Un disguido con Siri manda in tilt il 911 canadese

Martin Scorsese

A differenza dell’Italia, dove per chiamare le forze dell’ordine bisogna ricordare il numero di telefono ad esso associato. In America del Nord basta chiamare un solo numero: il 911. Un agente fa da centralino e manda la segnalazione al reparto di competenza. In realtà anche in Europa è così, con il numero 112, ma l’Italia è l’unico paese ancora indietro nell’adottarlo.

Fatto sta che 911 è anche riferibile a 9/11. Siccome in America il formato delle date prevede di leggere prima il mese e poi i giorni, il 911 si traduce come 11 settembre. E tutti noi sappiamo cosa è accaduto l’11 settembre: le stragi delle Torri Gemelle a New York.

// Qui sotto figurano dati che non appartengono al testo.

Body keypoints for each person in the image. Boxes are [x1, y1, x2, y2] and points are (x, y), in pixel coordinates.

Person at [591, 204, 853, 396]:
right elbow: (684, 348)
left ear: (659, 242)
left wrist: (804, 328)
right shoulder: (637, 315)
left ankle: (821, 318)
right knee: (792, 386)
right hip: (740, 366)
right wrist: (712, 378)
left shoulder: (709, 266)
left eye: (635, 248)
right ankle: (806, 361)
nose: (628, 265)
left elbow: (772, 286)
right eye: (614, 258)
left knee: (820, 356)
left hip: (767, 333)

Ora qualche giorno fa a Regina, una città canadese, il centro di emergenza 911 è andato completamente in tilt. Tutta colpa di Siri. Nei social network in poche ore è iniziata a circolare una catena, forse attivata da una radio, dove si invitava le persone di chiedere a Siri cosa sa dell’11 settembre.

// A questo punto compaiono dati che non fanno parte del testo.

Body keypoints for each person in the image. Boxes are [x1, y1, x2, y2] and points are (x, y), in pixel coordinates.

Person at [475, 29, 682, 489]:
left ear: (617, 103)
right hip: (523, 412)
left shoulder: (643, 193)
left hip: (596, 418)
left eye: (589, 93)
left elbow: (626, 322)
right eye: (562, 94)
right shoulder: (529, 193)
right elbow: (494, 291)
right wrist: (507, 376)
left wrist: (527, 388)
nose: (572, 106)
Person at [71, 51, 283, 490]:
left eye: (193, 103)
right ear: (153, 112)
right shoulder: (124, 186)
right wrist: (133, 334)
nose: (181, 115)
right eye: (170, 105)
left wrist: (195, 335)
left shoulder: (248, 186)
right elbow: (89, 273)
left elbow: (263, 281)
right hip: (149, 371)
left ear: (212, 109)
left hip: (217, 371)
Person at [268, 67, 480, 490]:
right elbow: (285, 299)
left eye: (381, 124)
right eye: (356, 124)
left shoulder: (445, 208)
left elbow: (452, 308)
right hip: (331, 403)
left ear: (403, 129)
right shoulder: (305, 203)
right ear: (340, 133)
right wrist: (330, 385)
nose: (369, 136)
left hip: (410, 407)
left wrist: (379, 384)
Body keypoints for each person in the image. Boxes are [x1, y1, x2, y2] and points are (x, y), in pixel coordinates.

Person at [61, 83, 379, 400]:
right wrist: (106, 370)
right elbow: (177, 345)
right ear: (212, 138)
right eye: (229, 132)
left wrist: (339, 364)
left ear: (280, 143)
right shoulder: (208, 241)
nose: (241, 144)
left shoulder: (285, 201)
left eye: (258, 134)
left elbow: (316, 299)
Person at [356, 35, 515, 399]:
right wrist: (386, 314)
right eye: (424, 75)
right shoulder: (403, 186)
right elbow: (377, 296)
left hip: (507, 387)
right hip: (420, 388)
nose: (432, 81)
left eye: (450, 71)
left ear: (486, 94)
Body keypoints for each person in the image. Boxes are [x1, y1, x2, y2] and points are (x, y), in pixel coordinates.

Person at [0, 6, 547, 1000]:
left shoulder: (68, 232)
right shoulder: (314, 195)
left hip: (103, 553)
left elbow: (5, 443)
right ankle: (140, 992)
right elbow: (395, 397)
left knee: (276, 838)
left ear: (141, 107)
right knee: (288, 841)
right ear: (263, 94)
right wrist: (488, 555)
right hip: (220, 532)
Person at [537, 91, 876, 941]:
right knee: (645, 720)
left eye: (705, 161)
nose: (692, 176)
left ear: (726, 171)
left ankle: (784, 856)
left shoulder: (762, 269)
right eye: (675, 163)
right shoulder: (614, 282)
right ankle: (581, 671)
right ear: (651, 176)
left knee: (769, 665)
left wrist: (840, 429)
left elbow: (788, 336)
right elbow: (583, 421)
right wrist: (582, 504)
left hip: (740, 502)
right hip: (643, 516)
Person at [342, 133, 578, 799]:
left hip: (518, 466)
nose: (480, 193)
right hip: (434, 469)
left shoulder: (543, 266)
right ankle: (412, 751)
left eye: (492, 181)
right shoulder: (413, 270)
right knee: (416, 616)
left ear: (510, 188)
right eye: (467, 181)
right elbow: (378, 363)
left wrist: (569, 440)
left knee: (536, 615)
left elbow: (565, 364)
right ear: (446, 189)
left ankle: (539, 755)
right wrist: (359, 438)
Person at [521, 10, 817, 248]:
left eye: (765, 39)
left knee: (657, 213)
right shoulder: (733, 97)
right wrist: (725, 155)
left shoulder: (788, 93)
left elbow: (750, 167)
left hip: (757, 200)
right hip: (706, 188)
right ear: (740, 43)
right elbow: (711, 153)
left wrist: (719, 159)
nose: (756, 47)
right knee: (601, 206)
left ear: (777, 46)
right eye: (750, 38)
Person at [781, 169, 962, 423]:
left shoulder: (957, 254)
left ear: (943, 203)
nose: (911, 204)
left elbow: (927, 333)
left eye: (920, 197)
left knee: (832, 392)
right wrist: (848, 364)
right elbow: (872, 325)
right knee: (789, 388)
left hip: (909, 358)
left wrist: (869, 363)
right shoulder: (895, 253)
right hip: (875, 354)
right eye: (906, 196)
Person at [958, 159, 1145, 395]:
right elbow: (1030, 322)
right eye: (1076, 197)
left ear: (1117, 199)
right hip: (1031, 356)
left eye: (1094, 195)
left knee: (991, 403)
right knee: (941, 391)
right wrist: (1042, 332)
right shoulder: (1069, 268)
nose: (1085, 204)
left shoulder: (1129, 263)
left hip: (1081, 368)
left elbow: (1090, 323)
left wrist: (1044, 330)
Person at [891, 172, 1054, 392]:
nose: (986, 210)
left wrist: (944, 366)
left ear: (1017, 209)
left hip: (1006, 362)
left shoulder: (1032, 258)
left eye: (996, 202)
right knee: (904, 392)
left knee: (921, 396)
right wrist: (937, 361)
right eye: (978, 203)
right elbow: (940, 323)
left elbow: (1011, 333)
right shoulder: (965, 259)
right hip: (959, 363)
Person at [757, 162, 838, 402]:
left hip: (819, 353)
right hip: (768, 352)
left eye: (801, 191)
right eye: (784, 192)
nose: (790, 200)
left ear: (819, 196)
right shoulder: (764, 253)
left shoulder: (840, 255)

E sapete come sono fatti questi americani: non dicono 11 settembre come diremmo noi, ma tendono ad abbreviare tutto. Così chiedendo a Siri di dire qualcosa del 9/11 le facevano capire di chiamare il 911 per un’emergenza.

Fortunatamente la catena è scemata dopo poche ore. La morale di questa storia, come ha detto un poliziotto canadese, è che “un bravo cittadino non chiede mai a Siri cosa è accaduto l’11 settembre”.